Hunt expressed his concern that if Corbyn did happen to win, the Labour party would be giving up any hope of returning to government in the near future:

‘For the Labour party, our future cannot lie as a sort of Podemos-style party, a anti-austerity populist party because in the long run, that’s not going to put us into government.’


Does this make Jeremy Corbyn the Syriza candidate in this leadership contest?

‘Yes, I think this is a populist anti-austerity movement within the party and we’ve seen what’s happened to the Greek people thanks to some of the Syriza government.’

Hunt’s prescription for winning again is a simple one that Liz Kendall has been attempting to talk up: persuading ‘lots of people who voted Tory in 2010 and 2015’ to come back towards the Labour party. He argued that this can only be done ‘with a broad church, winning from the centre ground.’ Hunt will no doubt be labeled a Tory traitor for pointing this out.

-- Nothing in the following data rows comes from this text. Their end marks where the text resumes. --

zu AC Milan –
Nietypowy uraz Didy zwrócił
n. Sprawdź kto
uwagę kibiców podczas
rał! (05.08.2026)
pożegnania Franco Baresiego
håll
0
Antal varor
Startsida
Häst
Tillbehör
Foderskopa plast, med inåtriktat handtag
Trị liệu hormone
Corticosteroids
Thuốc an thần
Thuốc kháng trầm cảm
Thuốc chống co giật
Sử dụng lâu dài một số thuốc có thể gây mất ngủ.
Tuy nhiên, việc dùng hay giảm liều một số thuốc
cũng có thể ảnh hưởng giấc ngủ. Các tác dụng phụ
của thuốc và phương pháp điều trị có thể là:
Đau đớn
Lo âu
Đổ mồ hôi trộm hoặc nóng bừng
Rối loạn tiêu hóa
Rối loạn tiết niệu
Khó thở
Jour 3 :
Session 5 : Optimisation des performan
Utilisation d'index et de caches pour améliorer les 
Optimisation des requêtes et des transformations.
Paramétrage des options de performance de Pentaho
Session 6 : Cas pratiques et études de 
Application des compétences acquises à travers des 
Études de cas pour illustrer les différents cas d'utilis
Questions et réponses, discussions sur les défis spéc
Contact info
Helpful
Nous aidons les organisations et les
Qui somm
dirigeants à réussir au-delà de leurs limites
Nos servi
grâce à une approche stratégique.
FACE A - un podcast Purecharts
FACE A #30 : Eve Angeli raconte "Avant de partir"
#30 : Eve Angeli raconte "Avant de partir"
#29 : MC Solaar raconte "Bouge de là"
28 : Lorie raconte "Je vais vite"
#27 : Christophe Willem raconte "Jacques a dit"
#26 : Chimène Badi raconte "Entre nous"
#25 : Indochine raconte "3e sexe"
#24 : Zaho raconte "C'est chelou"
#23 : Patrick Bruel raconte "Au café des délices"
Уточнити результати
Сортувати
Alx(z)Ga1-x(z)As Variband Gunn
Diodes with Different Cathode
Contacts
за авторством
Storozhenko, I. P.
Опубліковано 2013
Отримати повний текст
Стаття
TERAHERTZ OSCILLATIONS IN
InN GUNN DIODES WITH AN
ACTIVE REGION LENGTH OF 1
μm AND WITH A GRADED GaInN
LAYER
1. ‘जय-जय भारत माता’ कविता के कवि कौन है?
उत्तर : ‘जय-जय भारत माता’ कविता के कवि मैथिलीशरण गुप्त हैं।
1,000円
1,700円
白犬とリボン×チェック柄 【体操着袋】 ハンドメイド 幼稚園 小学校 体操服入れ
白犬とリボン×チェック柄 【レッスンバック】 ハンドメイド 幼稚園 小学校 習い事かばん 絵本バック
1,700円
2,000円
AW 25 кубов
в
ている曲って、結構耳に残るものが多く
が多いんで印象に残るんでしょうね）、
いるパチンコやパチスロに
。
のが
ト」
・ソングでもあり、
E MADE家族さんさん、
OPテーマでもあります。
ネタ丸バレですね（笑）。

Although Hunt was happy to warn of the dangers Corbyn poses, he also accepted that his wing of the party has to shoulder some of the blame for the direction the leadership contest has taken:

‘It’s also a sign that perhaps those of us on the progressive, modernizing wing of the party haven’t made the case internally to the party that issues like welfare reform, issues like balancing the books, we want to pursue not just for electoral reasons but because they’re good social democratic policies.’

Hunt is right in saying there is a ‘ big philosophical struggle inside the party’ at present. But if the new YouGov poll is anywhere near correct, it’s one that his side appear to be losing.